Nous avons évoqué il y a peu le «tournant» des années 1760, et le processus général d'ouverture qui se manifeste dans la «librairie» des dernières décennies d’Ancien Régime. Même si le public reste nécessairement toujours minoritaire, les processus d'acculturation et d'appropriation font masse: l'équilibre atteint par une certain système (ici, celui des Lumières) contient en lui-même la logique de son propre dépassement et à terme de sa destruction, selon le schéma hégélien de l’Aufhebung. Le livre ne fait pas la Révolution, mais il la rend possible, surtout dans une structure aussi centralisée que celle de la France...
L’intellectuel grec Adamanthos Coraÿs vient de soutenir sa thèse de médecine à Montpellier et est invité par d’Ansse de Villoison à Paris. Il écrit, le 15 janvier 1788:
Paris est en réalité considéré aujourd’hui comme une nouvelle Athènes en Europe (…). Attendez-vous à de grands événements, à des événements extraordinaires. Quoi qu’il arrive, il paraît impossible à ma faible intelligence qu’il n’y ait pas bientôt quelque révolution comme on n’en a jamais vu…
Coraÿs est particulièrement frappé par le rôle de l’information:
Représentez-vous à l’esprit une ville plus grande que Constantinople, renfermant 800.000 habitants, une multitude d’académies diverses, une foule de bibliothèques publiques, toutes les sciences et tous les arts dans la perfection, une foule d’homme savants répandus par toute la ville, sur les places publiques, dans les marchés, dans les cafés où l’on trouve toutes les nouvelles politiques et littéraires, des journaux en allemand, en anglais, en français, en un mot, dans toutes les langues (…). Ajoutez à cela une foule de piétons, une autre foule portée dans des voitures et courant de tous côtés (…), telle est la ville de Paris!… (15 septembre 1788).

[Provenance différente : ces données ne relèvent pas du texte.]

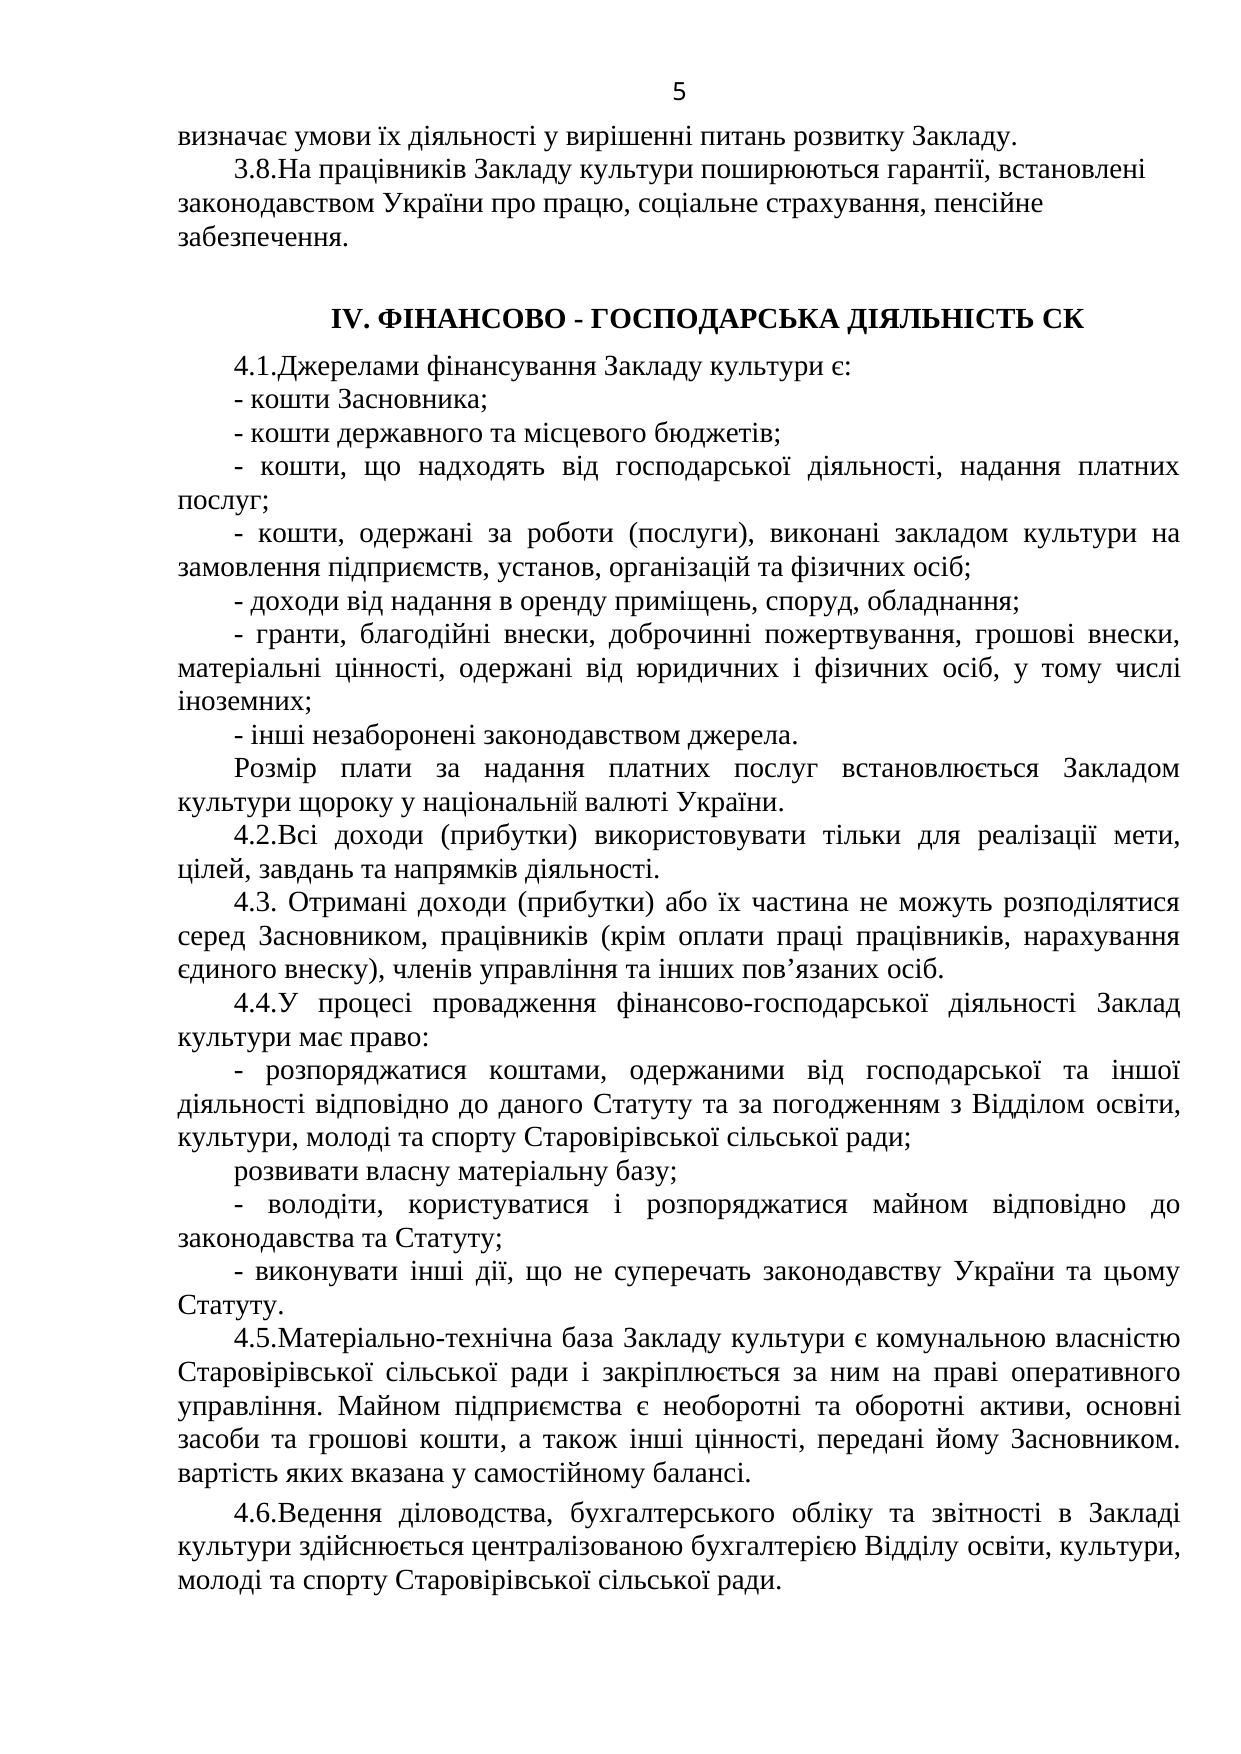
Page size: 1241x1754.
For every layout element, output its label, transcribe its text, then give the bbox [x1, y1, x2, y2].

Or, les principes révolutionnaires ont un rôle essentiel sur le plan économique, en ce qu'ils constituent a priori un public de masse pour l'imprimé. Dès lors que tout un chacun est citoyen et qu’il peut voter, il doit pouvoir s'informer librement: il faut que l'alphabétisation soit générale et la librairie libérée, comme l’établit la Déclaration des droits de l'homme et du citoyen. Le marché de masse de l'information existe ainsi dans la théorie politique avant que d'exister dans les faits –il ne s'imposera pour ainsi dire définitivement qu'avec la loi de 1881.
Mais si, en France c'est la Révolution politique qui constitue le facteur décisif, ce rôle est, dans nombre d'autres pays, tenu par le processus de construction nationale. L’Allemagne illustre cette problématique.
Dans un système où les solidarités culturelles sont largement antérieures aux solidarités politiques, la place centrale est prise, face à un émiettement politique largement rétabli par les traités de 1815, par une «librairie allemande» (der deutsche Buchhandel) que le libraire hambourgeois Friedrich Christoph Perthes (lui-même de tendances libérales) pose, sur un plan presque philosophique, comme la « condition d'existence» (Bedingung des Daseins) d'une «littérature allemande», donc pratiquement d'une culture nationale (1816: cf. cliché supra). Les choix conservateurs de la plupart des princes et la vacuité des structures fédérales mises en place font rapidement revenir sur les possibilités d'ouverture politique et de libéralisation: les universités sont sous surveillance, et la censure préventive de la presse rétablie, ainsi que le principe absolutiste en général. Désormais, c'est la construction nationale comme principe de solidarité qui passe au premier plan.
L'analyse de la révolution politique «occidentale» permet ainsi de distinguer différents modèles interférant les uns avec les autres, mais l’opposition majeure apparaît selon que l'on privilégie la dimension politique universelle (l'idée de participation politique, et le modèle français), ou l'idée de la collectivité nationale, sa logique «naturelle» (la nation est donnée a priori) et sa grande puissance d'intégration. Mais, dans les deux cas, l'imprimé et les médias sont au centre du dispositif. Dans un second temps seulement, l'intégration de marchés plus vastes rend possible (ne serait-ce que financièrement) la révolution industrielle proprement dite dans le domaine de ce que l’on désignera bientôt comme celui des «industries polygraphiques».